Mhlengi Gwala

Medal record

Men's paratriathlon

Representing South Africa

African Championships

= Mhlengi Gwala =

Mhlengi Gwala (born 12 April 1991) is an international elite triathlete from South Africa’s KwaZulu-Natal province. He was born in Durban, but considers his home town to be Chesterville.

==Career==
Gwala has competed at international events since 2015:
- 2015 Chicago International Triathlon Union (ITU) Aquthlon World Championship (finished 24)
- 2015 ITU World Triathlon Grand Final Chicago (finished 57)
- 2017 ITU World Triathlon Grand Final Rotterdam (finished 47)

==Attack and injury==
On 6 March 2018, Gwala was attacked on his pushbike by three men during a training ride before sunrise around Durban.

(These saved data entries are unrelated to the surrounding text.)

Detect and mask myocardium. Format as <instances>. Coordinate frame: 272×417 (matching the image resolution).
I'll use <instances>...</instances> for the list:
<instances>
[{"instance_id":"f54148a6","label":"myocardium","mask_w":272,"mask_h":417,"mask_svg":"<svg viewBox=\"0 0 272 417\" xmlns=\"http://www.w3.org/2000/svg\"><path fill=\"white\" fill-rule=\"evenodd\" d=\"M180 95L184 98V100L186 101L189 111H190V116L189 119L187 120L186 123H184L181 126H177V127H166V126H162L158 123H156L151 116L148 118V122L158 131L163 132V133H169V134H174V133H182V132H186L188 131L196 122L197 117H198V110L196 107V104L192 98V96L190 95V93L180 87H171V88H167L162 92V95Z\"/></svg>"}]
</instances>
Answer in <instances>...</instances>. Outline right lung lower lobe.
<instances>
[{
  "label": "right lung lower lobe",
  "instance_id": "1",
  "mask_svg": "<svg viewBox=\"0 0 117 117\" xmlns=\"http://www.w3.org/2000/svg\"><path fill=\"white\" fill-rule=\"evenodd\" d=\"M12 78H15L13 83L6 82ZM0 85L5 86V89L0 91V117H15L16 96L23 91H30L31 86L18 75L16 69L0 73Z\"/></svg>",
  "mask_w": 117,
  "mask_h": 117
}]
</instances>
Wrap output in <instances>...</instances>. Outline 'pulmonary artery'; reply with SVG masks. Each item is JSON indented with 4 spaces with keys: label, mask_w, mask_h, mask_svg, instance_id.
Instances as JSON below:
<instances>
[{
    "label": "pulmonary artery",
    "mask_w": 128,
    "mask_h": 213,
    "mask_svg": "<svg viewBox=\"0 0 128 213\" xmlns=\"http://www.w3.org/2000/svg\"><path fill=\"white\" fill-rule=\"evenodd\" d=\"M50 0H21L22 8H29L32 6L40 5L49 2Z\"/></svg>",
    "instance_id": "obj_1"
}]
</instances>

The men pulled him from the bike and cut the calf of his right leg with a saw, damaging his muscles, nerves, and bone, then attacked his left leg. The attack continued even though he offered the attackers his wallet, mobile phone, and bike. The men departed and Gwala crawled to the road where he flagged down a car and was taken to a local hospital. Gwala said that the men spoke in a language he did not understand. Doctors were confident that his legs could be saved.

Within days, a crowdfunding effort had begun, with a goal of Rand 100,000 (about US$8,400) to “Get Mhlengi back on his bike”, by supporting his medical expenses‚ transportation‚ bike replacement and rehabilitation costs.